I only want the rows that begin TI, AU, PD, AB and extract them into corresponding named columns. This is as far as I have gotten too and I am really struggling!
read.table("groupprojectdatabase.txt", header = FALSE, sep = ",", quote = "",
           dec = ".", numerals = c("allow.loss"),
           row.names = c("TI", "AU", "PB","AB"), col.names = c('title_col','author_col','date_col','summary_col'), as.is = !stringsAsFactors,
           na.strings = "NA", colClasses = NA, nrows = -1,
           skip = 0, check.names = TRUE, fill = FALSE,
           strip.white = FALSE, blank.lines.skip = TRUE,
           comment.char = "#",
           allowEscapes = FALSE, flush = FALSE,
           stringsAsFactors = FALSE,
           fileEncoding = "", encoding = "unknown", text, skipNul = FALSE)

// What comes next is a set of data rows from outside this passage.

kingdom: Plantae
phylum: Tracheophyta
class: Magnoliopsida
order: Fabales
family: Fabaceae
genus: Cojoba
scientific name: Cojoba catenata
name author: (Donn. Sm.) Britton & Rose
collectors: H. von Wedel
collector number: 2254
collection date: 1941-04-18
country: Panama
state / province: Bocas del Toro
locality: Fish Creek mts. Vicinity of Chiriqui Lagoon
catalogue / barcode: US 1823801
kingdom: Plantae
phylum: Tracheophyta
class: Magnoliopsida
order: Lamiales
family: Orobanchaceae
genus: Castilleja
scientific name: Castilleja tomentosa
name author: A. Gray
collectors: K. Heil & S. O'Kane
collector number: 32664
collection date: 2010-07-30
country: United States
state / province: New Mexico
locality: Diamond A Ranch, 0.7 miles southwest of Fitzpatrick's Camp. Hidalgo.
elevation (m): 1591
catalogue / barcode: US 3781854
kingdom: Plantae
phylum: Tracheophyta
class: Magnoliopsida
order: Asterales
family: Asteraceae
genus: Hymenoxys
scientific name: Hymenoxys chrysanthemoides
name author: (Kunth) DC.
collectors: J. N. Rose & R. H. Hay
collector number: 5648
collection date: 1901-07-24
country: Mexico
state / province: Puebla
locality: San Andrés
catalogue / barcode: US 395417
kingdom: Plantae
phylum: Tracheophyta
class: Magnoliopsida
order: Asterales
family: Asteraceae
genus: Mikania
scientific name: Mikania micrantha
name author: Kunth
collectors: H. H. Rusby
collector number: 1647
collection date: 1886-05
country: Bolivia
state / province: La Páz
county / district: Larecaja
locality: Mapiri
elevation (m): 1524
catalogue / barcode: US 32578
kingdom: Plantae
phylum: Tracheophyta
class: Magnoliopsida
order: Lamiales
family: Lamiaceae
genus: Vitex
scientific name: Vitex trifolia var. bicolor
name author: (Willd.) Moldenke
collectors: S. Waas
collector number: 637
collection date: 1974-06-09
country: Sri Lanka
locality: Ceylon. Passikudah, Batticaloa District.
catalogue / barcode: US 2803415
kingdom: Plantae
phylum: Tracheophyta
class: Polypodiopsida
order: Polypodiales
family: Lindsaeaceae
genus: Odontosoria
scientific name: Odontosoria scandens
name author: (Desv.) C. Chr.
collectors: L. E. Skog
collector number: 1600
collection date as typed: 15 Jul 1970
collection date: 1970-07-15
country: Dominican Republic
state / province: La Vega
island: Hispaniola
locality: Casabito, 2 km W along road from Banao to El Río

Any help would be really appreciated, even if it was what functions I need to look up or if I am on the right tracks. I was thinking that sep = command is relevant but I couldnt work out how to tell it to skip everything but the TI,AU,PB and AB rows
In particular I am not sure how to program R to treat entire sentences as variables, not each word etc.
Error in scan(file = file, what = what, sep = sep, quote = quote, dec = dec,  : 
  line 1 did not have 4 elements